=== Section Start ===

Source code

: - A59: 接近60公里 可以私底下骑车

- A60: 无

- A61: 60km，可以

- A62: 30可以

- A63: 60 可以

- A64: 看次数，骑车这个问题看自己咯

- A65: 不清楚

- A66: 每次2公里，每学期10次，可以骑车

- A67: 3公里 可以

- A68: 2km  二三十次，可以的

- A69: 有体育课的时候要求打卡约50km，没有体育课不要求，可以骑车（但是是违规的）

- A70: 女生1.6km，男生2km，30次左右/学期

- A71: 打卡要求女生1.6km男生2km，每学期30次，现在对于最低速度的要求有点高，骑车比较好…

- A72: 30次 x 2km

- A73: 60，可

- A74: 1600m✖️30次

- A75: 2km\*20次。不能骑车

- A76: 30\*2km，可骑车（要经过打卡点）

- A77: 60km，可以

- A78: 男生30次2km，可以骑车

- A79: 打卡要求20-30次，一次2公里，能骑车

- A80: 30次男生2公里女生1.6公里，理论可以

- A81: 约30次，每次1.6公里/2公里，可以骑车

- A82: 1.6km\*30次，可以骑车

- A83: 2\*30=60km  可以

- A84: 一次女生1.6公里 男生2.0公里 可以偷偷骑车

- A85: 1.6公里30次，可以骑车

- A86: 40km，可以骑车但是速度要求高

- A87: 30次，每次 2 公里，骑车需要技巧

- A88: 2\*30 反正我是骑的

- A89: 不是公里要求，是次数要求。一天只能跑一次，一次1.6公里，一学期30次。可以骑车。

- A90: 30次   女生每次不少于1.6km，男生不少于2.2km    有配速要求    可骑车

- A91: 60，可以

=== Section End ===

Your instructions:
What is wanted is every line from the first line of the entries through the line that contains "- A74: 1600m✖️30次", given again exactly.

Written answer:
Source code

: - A59: 接近60公里 可以私底下骑车

- A60: 无

- A61: 60km，可以

- A62: 30可以

- A63: 60 可以

- A64: 看次数，骑车这个问题看自己咯

- A65: 不清楚

- A66: 每次2公里，每学期10次，可以骑车

- A67: 3公里 可以

- A68: 2km  二三十次，可以的

- A69: 有体育课的时候要求打卡约50km，没有体育课不要求，可以骑车（但是是违规的）

- A70: 女生1.6km，男生2km，30次左右/学期

- A71: 打卡要求女生1.6km男生2km，每学期30次，现在对于最低速度的要求有点高，骑车比较好…

- A72: 30次 x 2km

- A73: 60，可

- A74: 1600m✖️30次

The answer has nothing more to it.